Rating: Summary: Taking Back Control Review: This book saved my marriage!!! Please forgive the drama, but without this book, I sincerely believe my marriage would be over now. This book, and Genderspeak, also by Elgin, provide everyone with the tools to take control of an always obnoxious and sometimes dangerous situation that exists in many relationships, verbal abuse. Elgin gives power to both parties involved. The abused learns to handle the angry words coming at them in a calm, effective manner. The abuser learns to look at his/her behavior from his partner's point of view. One of your reviews calls this "blaming the victim." I disagree!! Elgin provides tools to deal with verbal abuse, in contrast to others (Evans included) who conclude by advising that the relationship terminate, since there is generally no good way to handle the situation. Elgin's approach is empowering to both parties, her message is "You are NOT helpless and you do NOT have to run away from this!"
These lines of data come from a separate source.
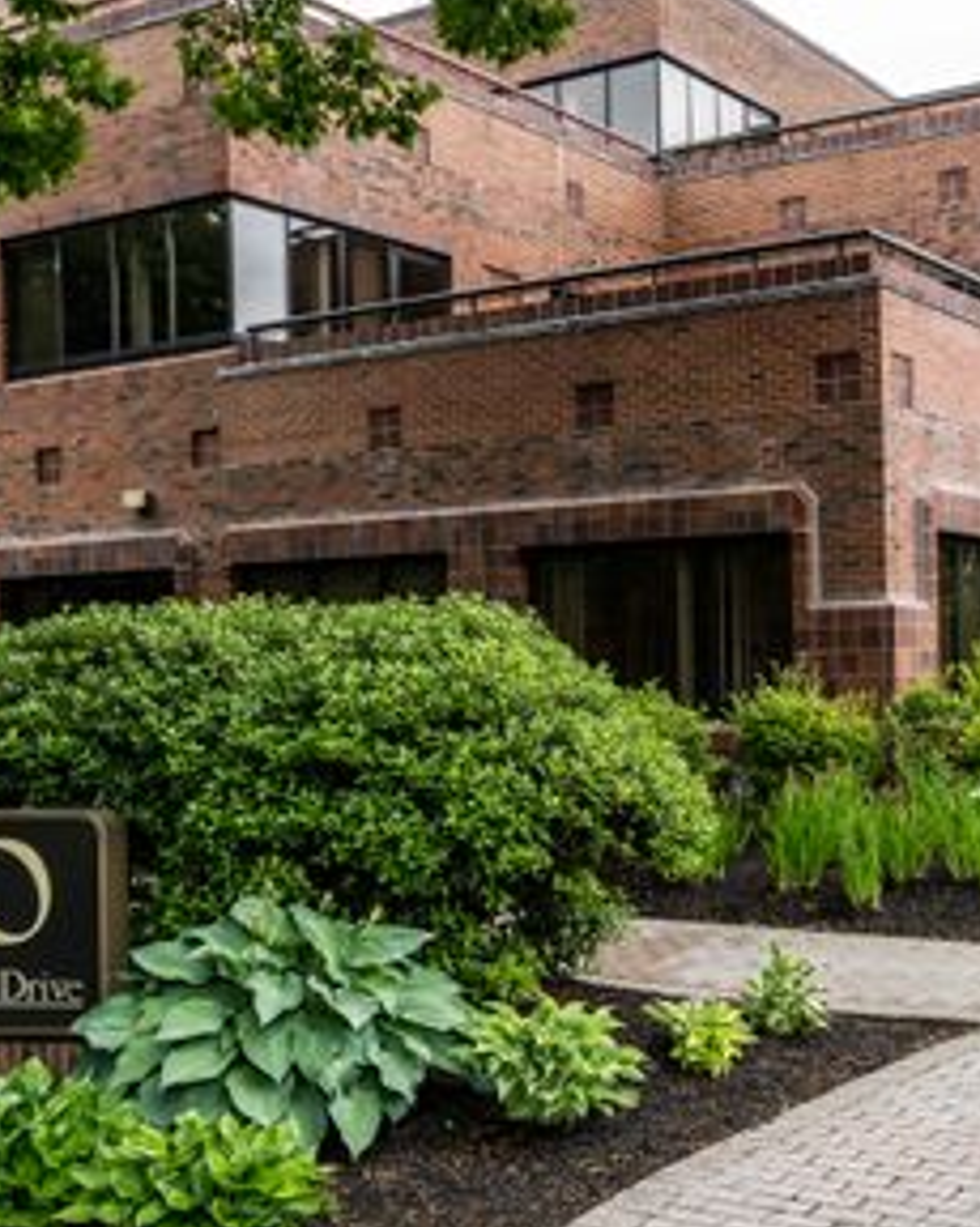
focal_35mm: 47
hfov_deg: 31.7
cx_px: 673
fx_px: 1706
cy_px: 673
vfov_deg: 39.5
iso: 800
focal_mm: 24
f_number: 3.2
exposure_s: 1/3200
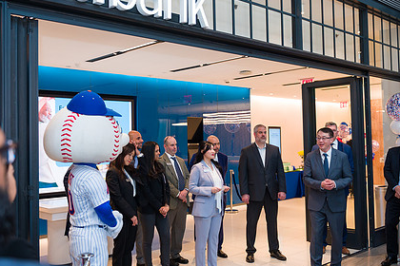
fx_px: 444
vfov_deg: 33.4
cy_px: 122
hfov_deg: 48.5
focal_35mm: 40
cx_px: 197
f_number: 4
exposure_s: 1/200
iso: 800
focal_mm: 29
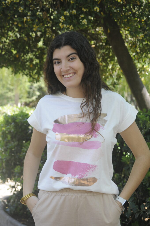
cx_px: 75
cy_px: 113
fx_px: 517
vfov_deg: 24.6
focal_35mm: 82
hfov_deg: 16.5
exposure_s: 1/160
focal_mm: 55
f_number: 6.3
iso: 400
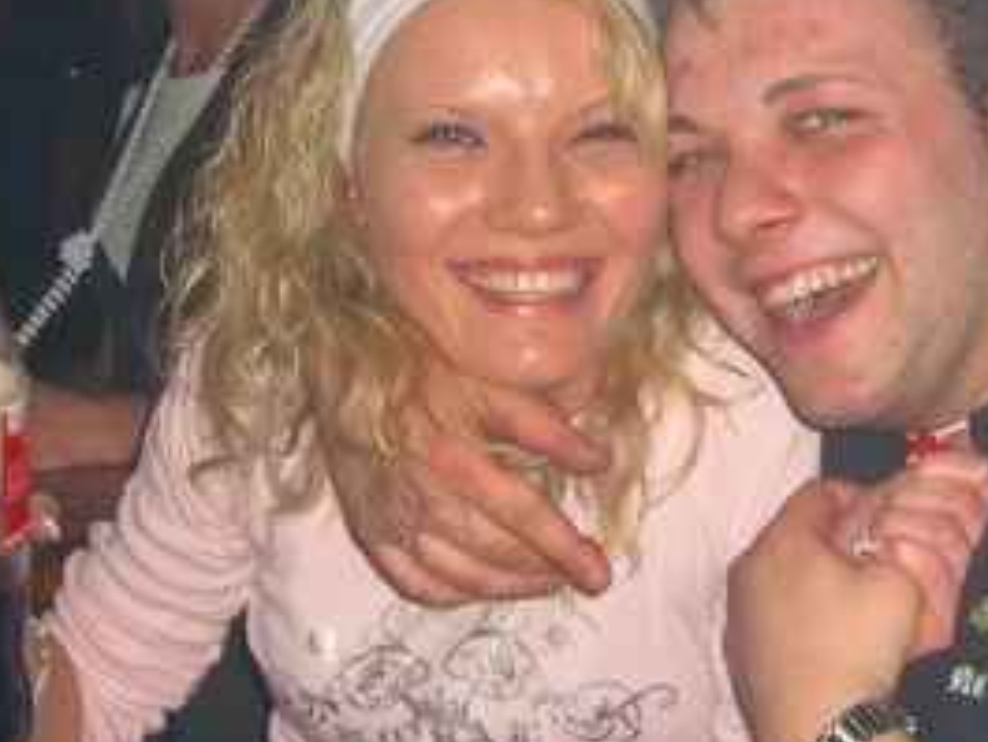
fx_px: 2456
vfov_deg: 17.2
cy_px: 380
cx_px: 772
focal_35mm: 86
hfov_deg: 22.5
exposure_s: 1/60
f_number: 2.8
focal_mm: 7.9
Rating: Summary: Don't buy this book! Review: What a waste! I agree with the other reviewers. This book might be of some (limited) benefit in dealing with verbal jabs from people with whom you have limited contact or limited emotional investment. But, her assertion that these techniques will defuse all but the most egregious verbal abusers is so absurd that it makes me wonder if she's ever been in the same room with one. Don't waste your time or money. A MUCH BETTER option would be Patricia Evans' "The Verbally Abusive Relationship." Evans addresses the problem, from why it happens to how to recognize it to what you can and can not do about it. Elgin tries to create a Pollyanna world where the abuser will respond logically and like a "sane" human being. If that were the case, you wouldn't be considering this book in the first place.
Rating: Summary: When You Read This Book CAREFULLY Review: When you read this book carefully, you learn that what this book is really about is how to understand why your communication may be going very wrong - despite your best intentions. If you are being hurt by what you feel are words spoken thoughtlessly, this book is for you. If you want to walk out the door of your home in the morning knowing you have more energy to face the world because you did not have to waste your strength is a fruitless family squabble, this book is for you. If you've always wanted to express yourself and your ideas more clearly and have them be received in the way you intend them, this book is definitely for you. Because what is book is really about is learning precise, yet loving-kind language. This book is about communicating very well without hurting anybody. On page 13, the author of this book, Dr. Suzette Haden Elgin, Ph.D. in Linguistics, shares a remarkable insight. She writes: "Chronic communication breakdown happens when we don't realize the source of a problem is language and we take it for granted that the problem is caused by a _person_." If language precedes violence (and research shows that it does), it makes such good sense to be able to learn and speak the language and never have to worry about the violence. As a parent, journalist, and teacher for over 30 years, I needed this book. It helped me immensely at home and in my work. I highly recommend it.